TO DO =
Give again, word for word, every line in the entries below from the line with "#444232; stroke: #fff; stroke-width: 1.5" up to and including the line with "middle; stroke-width: 3.5;", and no other line.

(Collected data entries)

▼▼▼

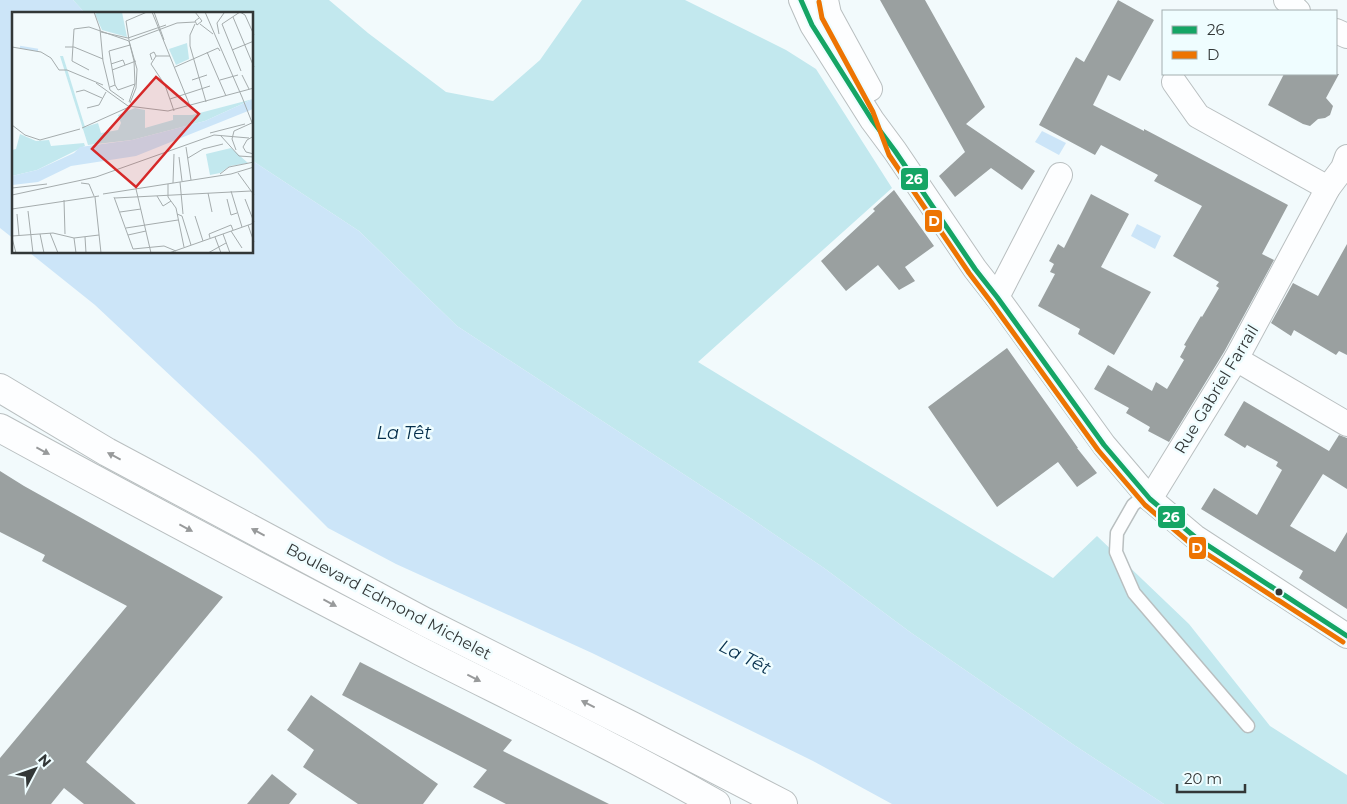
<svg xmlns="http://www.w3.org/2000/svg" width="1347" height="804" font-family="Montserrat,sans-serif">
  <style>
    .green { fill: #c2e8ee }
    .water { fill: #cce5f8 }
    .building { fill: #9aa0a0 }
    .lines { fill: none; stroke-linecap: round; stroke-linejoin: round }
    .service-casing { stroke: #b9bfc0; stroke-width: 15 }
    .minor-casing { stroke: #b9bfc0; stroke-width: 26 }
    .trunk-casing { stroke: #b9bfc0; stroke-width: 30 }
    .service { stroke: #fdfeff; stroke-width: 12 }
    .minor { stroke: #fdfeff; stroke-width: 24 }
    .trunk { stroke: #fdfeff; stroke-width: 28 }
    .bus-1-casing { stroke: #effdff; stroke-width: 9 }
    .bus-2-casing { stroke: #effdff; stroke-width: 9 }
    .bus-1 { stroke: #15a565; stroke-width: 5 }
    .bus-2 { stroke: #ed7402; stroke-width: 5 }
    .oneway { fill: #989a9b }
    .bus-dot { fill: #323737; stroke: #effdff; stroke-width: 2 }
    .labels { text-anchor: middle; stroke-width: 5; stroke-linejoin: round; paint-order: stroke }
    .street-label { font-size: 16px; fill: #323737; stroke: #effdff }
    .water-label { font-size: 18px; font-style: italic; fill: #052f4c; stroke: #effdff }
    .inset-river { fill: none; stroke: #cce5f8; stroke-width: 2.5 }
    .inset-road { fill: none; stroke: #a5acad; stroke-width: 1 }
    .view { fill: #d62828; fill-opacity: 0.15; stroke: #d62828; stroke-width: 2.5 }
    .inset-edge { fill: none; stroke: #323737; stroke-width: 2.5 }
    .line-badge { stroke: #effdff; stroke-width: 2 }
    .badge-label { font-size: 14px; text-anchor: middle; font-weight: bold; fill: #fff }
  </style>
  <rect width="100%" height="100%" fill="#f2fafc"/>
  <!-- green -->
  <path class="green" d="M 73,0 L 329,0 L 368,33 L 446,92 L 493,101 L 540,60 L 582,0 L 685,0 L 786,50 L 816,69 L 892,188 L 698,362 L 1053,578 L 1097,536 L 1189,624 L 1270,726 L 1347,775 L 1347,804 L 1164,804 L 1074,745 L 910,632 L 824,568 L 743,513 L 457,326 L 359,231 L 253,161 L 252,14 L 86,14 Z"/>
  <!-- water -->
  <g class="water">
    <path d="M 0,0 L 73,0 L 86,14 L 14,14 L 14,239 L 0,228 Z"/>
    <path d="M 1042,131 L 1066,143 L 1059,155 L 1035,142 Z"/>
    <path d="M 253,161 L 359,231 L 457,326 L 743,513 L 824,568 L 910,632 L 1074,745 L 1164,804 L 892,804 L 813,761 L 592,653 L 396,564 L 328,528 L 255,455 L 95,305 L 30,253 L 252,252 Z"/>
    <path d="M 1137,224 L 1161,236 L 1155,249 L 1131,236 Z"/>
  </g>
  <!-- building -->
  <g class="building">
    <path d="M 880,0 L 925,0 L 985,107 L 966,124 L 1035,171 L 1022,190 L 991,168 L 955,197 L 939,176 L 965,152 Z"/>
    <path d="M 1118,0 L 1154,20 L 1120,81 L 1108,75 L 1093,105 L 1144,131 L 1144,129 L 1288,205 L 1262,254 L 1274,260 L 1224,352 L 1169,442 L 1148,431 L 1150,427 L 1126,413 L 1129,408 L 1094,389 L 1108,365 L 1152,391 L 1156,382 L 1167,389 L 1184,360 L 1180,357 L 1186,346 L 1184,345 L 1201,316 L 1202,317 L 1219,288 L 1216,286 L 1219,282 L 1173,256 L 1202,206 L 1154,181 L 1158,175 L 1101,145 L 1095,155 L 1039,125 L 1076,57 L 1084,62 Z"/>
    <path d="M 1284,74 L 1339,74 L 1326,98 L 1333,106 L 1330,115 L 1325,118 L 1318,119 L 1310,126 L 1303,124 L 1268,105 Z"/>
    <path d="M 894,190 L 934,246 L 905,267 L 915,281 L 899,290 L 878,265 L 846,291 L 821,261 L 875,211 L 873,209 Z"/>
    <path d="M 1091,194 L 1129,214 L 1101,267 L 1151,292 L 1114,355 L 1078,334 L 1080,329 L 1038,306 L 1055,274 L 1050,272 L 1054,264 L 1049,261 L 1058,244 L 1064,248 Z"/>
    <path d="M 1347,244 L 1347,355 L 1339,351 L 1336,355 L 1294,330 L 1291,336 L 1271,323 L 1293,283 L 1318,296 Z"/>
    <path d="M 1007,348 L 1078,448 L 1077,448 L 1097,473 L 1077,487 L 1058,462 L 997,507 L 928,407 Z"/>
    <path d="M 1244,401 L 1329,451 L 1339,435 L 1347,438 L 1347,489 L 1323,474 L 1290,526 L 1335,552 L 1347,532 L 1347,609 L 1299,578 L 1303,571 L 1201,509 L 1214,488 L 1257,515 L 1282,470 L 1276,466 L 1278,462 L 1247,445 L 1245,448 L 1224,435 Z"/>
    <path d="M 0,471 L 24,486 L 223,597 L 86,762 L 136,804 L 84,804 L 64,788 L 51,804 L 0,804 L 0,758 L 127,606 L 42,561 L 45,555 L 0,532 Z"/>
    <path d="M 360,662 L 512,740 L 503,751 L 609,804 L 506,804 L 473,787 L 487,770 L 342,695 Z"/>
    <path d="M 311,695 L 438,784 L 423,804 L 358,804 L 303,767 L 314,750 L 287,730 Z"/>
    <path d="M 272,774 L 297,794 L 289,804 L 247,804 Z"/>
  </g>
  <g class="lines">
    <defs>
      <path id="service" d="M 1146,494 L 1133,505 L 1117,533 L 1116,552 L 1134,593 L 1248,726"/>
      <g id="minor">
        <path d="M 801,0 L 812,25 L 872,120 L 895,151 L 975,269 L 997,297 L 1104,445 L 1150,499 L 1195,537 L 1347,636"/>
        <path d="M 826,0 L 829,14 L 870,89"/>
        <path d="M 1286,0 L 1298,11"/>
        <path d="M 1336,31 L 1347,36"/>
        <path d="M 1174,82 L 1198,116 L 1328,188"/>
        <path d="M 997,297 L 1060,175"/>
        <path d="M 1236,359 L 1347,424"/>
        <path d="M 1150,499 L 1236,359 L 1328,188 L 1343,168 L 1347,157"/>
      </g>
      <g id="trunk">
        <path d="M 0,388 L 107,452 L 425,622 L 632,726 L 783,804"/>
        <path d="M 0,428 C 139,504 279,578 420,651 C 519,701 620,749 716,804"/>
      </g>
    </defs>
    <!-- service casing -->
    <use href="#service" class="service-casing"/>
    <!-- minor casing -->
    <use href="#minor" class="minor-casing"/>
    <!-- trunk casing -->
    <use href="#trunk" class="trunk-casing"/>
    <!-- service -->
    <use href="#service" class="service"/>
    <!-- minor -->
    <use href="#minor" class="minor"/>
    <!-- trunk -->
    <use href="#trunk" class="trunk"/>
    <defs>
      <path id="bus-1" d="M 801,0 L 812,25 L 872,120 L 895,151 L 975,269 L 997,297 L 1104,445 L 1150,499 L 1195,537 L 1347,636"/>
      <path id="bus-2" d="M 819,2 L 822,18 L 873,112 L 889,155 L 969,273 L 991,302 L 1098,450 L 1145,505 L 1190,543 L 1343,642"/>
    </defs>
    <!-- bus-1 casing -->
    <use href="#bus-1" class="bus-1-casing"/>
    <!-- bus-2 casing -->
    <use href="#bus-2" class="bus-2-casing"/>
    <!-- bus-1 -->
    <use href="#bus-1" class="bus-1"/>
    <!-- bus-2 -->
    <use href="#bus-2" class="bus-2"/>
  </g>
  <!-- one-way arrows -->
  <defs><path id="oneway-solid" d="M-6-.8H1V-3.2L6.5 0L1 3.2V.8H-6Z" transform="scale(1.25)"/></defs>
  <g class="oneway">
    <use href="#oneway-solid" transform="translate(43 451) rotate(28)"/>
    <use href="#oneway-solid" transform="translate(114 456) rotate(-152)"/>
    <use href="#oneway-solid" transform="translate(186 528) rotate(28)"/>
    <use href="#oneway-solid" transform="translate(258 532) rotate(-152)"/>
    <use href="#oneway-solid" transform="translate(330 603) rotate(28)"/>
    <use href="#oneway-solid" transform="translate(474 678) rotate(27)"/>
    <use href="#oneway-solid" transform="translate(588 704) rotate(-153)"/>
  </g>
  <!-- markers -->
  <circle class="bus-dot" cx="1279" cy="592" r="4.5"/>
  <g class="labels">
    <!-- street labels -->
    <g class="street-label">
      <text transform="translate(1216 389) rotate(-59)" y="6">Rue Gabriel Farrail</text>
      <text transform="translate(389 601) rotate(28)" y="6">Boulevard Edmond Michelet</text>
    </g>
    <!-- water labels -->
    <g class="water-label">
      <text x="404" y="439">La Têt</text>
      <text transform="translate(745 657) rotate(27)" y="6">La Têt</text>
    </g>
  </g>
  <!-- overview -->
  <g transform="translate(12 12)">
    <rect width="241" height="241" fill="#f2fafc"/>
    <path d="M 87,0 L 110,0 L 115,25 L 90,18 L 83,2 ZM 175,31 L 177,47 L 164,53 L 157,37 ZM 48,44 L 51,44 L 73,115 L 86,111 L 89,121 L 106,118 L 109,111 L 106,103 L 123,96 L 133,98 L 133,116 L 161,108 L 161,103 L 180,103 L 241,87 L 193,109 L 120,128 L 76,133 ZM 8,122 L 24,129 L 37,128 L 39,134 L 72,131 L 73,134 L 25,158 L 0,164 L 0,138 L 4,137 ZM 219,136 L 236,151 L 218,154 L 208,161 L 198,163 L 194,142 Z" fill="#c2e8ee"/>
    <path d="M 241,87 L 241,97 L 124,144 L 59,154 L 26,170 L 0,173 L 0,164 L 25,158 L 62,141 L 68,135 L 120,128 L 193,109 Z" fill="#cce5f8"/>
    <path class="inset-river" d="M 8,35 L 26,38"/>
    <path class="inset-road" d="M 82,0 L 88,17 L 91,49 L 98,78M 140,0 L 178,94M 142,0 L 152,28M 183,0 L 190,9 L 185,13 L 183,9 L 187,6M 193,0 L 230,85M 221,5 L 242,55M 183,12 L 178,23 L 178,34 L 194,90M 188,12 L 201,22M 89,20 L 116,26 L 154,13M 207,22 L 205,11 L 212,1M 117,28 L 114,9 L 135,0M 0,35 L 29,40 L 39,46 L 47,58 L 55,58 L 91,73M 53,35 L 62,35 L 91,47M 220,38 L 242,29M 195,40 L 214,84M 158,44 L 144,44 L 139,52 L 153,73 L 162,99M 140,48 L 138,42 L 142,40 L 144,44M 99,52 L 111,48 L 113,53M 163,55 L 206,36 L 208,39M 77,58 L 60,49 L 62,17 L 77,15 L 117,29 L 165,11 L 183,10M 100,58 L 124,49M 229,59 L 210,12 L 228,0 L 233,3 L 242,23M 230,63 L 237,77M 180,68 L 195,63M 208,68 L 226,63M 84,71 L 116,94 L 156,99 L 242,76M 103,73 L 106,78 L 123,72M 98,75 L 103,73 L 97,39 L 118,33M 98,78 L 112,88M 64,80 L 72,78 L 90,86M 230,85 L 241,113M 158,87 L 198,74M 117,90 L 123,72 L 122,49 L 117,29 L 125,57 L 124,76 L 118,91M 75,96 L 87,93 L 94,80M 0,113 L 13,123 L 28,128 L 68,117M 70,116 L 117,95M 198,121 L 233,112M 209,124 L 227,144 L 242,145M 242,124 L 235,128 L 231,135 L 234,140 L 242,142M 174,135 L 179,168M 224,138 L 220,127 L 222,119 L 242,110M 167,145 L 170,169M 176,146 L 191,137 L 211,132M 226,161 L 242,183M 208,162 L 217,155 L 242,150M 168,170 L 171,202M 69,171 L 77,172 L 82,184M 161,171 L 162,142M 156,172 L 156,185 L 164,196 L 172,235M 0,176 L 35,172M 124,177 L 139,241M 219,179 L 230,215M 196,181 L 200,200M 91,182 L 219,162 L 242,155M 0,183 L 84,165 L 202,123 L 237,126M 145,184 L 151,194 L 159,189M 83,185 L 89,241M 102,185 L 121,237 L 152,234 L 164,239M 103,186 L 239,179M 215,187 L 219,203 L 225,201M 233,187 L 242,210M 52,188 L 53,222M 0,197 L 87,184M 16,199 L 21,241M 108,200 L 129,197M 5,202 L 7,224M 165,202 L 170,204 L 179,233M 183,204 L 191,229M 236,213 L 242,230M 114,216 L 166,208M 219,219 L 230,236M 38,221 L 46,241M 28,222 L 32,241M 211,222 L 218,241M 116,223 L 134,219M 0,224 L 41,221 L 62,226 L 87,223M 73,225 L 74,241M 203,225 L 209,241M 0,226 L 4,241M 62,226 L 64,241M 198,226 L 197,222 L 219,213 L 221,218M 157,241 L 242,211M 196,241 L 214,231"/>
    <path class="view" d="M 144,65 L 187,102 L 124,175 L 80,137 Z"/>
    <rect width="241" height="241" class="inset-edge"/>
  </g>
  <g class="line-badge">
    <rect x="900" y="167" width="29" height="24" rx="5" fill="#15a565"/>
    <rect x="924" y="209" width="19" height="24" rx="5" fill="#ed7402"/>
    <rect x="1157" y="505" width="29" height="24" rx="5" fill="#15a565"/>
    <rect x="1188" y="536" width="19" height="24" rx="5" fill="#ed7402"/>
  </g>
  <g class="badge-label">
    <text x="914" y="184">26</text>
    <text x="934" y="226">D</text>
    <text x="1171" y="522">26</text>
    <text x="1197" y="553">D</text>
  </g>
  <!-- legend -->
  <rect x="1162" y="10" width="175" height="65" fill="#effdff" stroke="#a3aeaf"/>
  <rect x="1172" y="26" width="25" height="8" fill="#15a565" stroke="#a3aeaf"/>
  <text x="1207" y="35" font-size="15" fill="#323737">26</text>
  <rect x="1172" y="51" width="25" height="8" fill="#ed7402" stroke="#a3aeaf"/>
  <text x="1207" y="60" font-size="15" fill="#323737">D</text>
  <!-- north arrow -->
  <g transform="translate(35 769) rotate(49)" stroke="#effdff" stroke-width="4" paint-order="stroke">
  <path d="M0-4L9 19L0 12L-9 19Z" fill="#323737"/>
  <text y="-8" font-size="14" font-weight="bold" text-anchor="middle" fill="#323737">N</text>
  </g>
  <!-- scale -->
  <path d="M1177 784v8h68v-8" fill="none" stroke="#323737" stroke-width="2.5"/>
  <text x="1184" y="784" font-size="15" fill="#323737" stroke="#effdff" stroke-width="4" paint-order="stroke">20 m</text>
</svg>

▲▲▲
▼▼▼

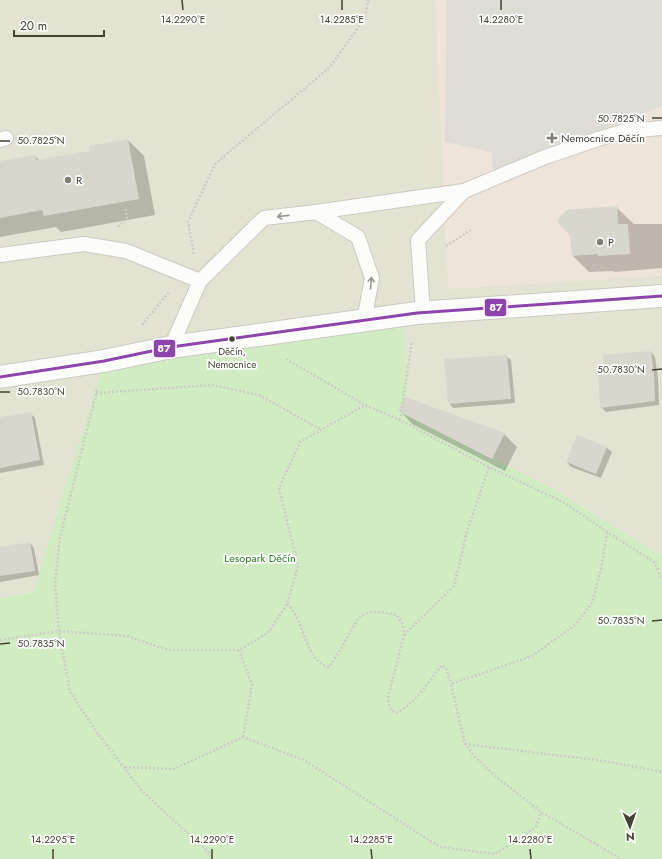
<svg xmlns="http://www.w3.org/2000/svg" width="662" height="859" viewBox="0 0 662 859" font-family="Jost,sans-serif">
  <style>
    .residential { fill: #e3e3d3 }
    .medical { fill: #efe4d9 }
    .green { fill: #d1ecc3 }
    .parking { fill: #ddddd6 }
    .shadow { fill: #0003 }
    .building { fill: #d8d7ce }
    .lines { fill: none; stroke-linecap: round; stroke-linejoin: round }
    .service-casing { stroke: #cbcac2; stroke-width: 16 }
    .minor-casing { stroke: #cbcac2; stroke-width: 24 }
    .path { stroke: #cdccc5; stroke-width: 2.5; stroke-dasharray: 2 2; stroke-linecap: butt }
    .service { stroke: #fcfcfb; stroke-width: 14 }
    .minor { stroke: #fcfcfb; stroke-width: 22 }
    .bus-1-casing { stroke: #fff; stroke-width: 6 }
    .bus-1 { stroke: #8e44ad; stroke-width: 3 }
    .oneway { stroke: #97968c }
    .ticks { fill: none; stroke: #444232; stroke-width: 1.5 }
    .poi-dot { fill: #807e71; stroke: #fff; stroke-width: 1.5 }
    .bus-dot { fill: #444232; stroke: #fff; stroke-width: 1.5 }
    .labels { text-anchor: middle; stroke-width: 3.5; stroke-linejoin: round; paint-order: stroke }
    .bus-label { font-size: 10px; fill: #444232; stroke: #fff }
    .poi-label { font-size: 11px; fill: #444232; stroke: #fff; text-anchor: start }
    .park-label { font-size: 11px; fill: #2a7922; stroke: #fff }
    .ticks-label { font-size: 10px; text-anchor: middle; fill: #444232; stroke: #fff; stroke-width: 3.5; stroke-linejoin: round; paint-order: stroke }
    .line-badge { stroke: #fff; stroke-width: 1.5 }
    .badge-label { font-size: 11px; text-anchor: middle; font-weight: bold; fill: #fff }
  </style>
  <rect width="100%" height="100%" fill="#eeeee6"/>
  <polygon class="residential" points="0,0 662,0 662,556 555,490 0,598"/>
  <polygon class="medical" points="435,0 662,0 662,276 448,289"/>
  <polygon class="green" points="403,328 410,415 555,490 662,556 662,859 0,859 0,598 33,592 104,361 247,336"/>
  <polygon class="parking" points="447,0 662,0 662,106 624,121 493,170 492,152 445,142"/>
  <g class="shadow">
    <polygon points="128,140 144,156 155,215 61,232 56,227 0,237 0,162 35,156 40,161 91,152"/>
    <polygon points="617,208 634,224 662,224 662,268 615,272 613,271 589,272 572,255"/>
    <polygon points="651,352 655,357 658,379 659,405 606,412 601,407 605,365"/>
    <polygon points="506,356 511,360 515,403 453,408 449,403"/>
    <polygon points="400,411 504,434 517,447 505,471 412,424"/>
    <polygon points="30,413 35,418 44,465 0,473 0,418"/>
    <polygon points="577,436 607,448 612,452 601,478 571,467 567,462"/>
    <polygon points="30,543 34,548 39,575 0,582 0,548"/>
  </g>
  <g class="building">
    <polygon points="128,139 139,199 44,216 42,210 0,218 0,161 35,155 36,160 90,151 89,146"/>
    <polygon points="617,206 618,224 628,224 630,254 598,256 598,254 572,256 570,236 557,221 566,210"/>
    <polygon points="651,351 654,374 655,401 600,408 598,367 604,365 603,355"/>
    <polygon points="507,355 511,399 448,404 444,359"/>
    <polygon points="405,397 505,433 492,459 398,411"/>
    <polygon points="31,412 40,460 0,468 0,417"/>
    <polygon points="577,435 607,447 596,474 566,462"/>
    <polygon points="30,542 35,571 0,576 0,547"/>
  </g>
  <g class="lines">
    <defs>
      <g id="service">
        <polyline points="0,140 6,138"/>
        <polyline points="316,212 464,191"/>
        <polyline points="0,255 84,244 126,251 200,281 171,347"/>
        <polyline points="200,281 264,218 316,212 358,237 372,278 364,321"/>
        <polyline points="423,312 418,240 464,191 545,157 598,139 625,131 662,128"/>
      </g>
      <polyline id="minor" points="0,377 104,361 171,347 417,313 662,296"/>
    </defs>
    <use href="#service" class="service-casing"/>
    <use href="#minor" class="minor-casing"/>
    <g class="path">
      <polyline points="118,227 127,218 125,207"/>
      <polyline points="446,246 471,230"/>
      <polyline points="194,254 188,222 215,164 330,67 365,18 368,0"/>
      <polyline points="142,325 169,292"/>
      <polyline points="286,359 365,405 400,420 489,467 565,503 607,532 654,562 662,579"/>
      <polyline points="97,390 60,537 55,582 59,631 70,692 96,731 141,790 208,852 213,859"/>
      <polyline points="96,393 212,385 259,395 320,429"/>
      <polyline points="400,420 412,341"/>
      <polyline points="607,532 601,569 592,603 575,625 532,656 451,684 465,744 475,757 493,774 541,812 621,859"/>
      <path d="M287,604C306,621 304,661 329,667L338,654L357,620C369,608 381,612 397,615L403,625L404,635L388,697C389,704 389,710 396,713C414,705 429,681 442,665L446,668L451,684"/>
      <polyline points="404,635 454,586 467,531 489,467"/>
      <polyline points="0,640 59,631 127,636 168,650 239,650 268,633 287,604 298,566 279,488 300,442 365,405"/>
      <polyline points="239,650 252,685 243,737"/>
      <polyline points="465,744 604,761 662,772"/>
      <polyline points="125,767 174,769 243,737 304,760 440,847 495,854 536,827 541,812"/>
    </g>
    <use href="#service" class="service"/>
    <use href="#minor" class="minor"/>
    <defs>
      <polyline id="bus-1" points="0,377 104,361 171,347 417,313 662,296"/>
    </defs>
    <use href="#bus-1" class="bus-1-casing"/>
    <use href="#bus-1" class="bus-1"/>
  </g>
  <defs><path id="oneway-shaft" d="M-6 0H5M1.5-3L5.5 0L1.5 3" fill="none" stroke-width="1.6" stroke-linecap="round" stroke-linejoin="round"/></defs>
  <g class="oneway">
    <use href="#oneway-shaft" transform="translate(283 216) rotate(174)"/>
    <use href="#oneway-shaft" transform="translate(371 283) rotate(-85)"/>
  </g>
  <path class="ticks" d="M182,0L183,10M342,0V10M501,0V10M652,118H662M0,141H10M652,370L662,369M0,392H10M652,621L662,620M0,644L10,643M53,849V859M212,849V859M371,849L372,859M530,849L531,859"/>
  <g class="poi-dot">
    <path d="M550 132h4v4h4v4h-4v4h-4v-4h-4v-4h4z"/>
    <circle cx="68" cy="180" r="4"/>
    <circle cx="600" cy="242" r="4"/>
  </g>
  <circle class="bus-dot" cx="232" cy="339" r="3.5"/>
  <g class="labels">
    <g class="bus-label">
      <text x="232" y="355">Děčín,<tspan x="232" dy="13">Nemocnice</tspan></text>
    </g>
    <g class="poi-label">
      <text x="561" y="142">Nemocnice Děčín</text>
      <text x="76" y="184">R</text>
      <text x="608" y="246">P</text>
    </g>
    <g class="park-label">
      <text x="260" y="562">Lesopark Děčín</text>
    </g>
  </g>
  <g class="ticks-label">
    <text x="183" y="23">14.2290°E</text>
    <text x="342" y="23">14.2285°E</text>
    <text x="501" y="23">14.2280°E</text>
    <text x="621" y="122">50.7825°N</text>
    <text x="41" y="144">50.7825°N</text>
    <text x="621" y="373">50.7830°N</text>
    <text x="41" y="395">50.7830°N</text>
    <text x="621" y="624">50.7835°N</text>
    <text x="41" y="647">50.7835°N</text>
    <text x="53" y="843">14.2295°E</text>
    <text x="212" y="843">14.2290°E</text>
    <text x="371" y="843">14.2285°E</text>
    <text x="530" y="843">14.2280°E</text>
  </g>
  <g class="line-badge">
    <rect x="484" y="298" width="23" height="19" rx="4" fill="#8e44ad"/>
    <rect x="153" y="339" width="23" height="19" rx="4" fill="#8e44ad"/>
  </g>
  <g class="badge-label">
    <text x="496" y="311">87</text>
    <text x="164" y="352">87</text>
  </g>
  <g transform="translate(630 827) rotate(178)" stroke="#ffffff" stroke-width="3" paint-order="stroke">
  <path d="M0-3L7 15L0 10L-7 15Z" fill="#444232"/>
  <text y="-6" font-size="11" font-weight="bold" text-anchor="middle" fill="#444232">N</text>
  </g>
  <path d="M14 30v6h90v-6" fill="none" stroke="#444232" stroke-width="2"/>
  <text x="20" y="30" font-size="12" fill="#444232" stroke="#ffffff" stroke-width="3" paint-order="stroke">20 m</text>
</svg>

▲▲▲

RESULT FOR THIS EXERCISE =
    .bus-dot { fill: #444232; stroke: #fff; stroke-width: 1.5 }
    .labels { text-anchor: middle; stroke-width: 3.5; stroke-linejoin: round; paint-order: stroke }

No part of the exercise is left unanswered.